## AIM OF THE EXERCISE
Return every record below exactly as written, but leave out the pictures.

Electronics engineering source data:
+ + +

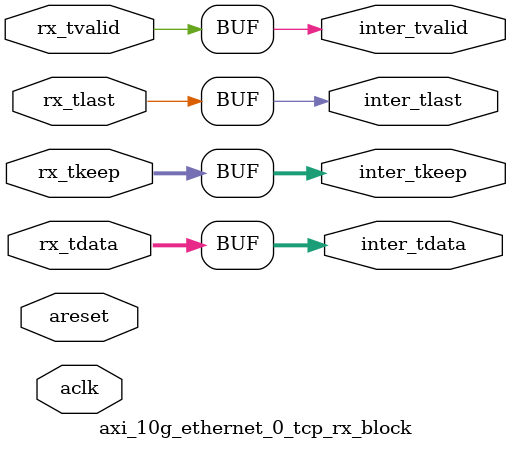
<source format=v>
`timescale 1ns / 1ps


module axi_10g_ethernet_0_tcp_rx_block(
    input                   aclk,
    input                   areset,

    input       [63:0]      rx_tdata,
    input       [7:0]       rx_tkeep,
    input                   rx_tvalid,
    input                   rx_tlast,

    output       [63:0]     inter_tdata,
    output       [7:0]      inter_tkeep,
    output                  inter_tvalid,
    output                  inter_tlast
    );

    assign inter_tdata = rx_tdata;
    assign inter_tkeep = rx_tkeep;
    assign inter_tvalid = rx_tvalid;
    assign inter_tlast = rx_tlast;


endmodule

</source>
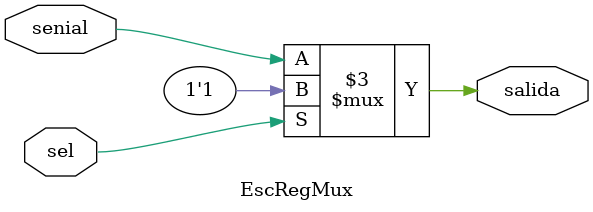
<source format=v>
`timescale 1ns / 1ps
module EscRegMux(
					input sel,
					input senial,
					output reg salida 
    );
	 
always @*
	begin
		if(sel)
			salida = 1; 
		else
			salida = senial;
		end

endmodule
</source>
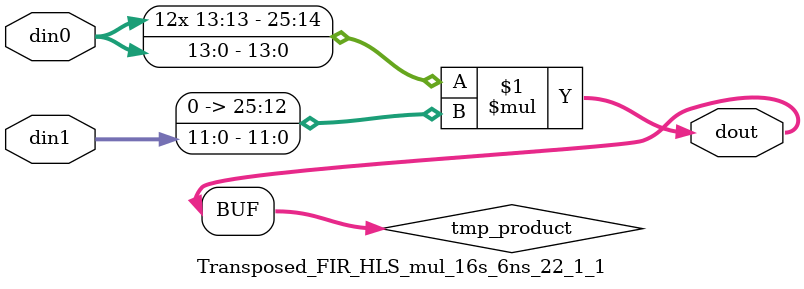
<source format=v>

`timescale 1 ns / 1 ps

 module Transposed_FIR_HLS_mul_16s_6ns_22_1_1(din0, din1, dout);
parameter ID = 1;
parameter NUM_STAGE = 0;
parameter din0_WIDTH = 14;
parameter din1_WIDTH = 12;
parameter dout_WIDTH = 26;

input [din0_WIDTH - 1 : 0] din0; 
input [din1_WIDTH - 1 : 0] din1; 
output [dout_WIDTH - 1 : 0] dout;

wire signed [dout_WIDTH - 1 : 0] tmp_product;


























assign tmp_product = $signed(din0) * $signed({1'b0, din1});









assign dout = tmp_product;





















endmodule

</source>
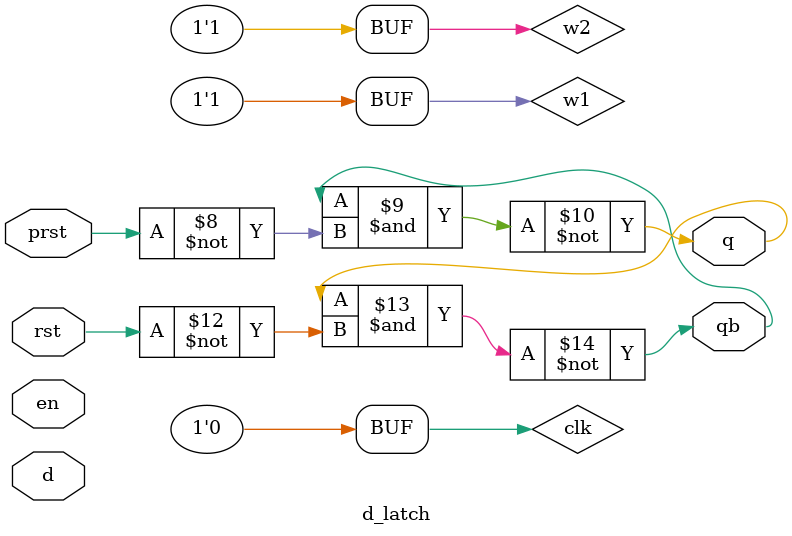
<source format=v>
module d_latch(d,en,prst,rst,q,qb);
  input d,en;
  input prst,rst;
  output q,qb;
  
  not #1 (enb,en);
  and (clk,enb,en);
  
  nand (w1,d,clk);
  nand (w2,~d,clk);
  nand (q,w1,qb,~prst);
  nand (qb,w2,q,~rst);
endmodule
</source>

+ + +

## TASK RESPONSE
<source format=v>
`timescale 1ns / 1ps


module axi_10g_ethernet_0_tcp_rx_block(
    input                   aclk,
    input                   areset,

    input       [63:0]      rx_tdata,
    input       [7:0]       rx_tkeep,
    input                   rx_tvalid,
    input                   rx_tlast,

    output       [63:0]     inter_tdata,
    output       [7:0]      inter_tkeep,
    output                  inter_tvalid,
    output                  inter_tlast
    );

    assign inter_tdata = rx_tdata;
    assign inter_tkeep = rx_tkeep;
    assign inter_tvalid = rx_tvalid;
    assign inter_tlast = rx_tlast;


endmodule

</source>
<source format=v>
`timescale 1ns / 1ps
module EscRegMux(
					input sel,
					input senial,
					output reg salida 
    );
	 
always @*
	begin
		if(sel)
			salida = 1; 
		else
			salida = senial;
		end

endmodule
</source>
<source format=v>

`timescale 1 ns / 1 ps

 module Transposed_FIR_HLS_mul_16s_6ns_22_1_1(din0, din1, dout);
parameter ID = 1;
parameter NUM_STAGE = 0;
parameter din0_WIDTH = 14;
parameter din1_WIDTH = 12;
parameter dout_WIDTH = 26;

input [din0_WIDTH - 1 : 0] din0; 
input [din1_WIDTH - 1 : 0] din1; 
output [dout_WIDTH - 1 : 0] dout;

wire signed [dout_WIDTH - 1 : 0] tmp_product;


























assign tmp_product = $signed(din0) * $signed({1'b0, din1});









assign dout = tmp_product;





















endmodule

</source>
<source format=v>
module d_latch(d,en,prst,rst,q,qb);
  input d,en;
  input prst,rst;
  output q,qb;
  
  not #1 (enb,en);
  and (clk,enb,en);
  
  nand (w1,d,clk);
  nand (w2,~d,clk);
  nand (q,w1,qb,~prst);
  nand (qb,w2,q,~rst);
endmodule
</source>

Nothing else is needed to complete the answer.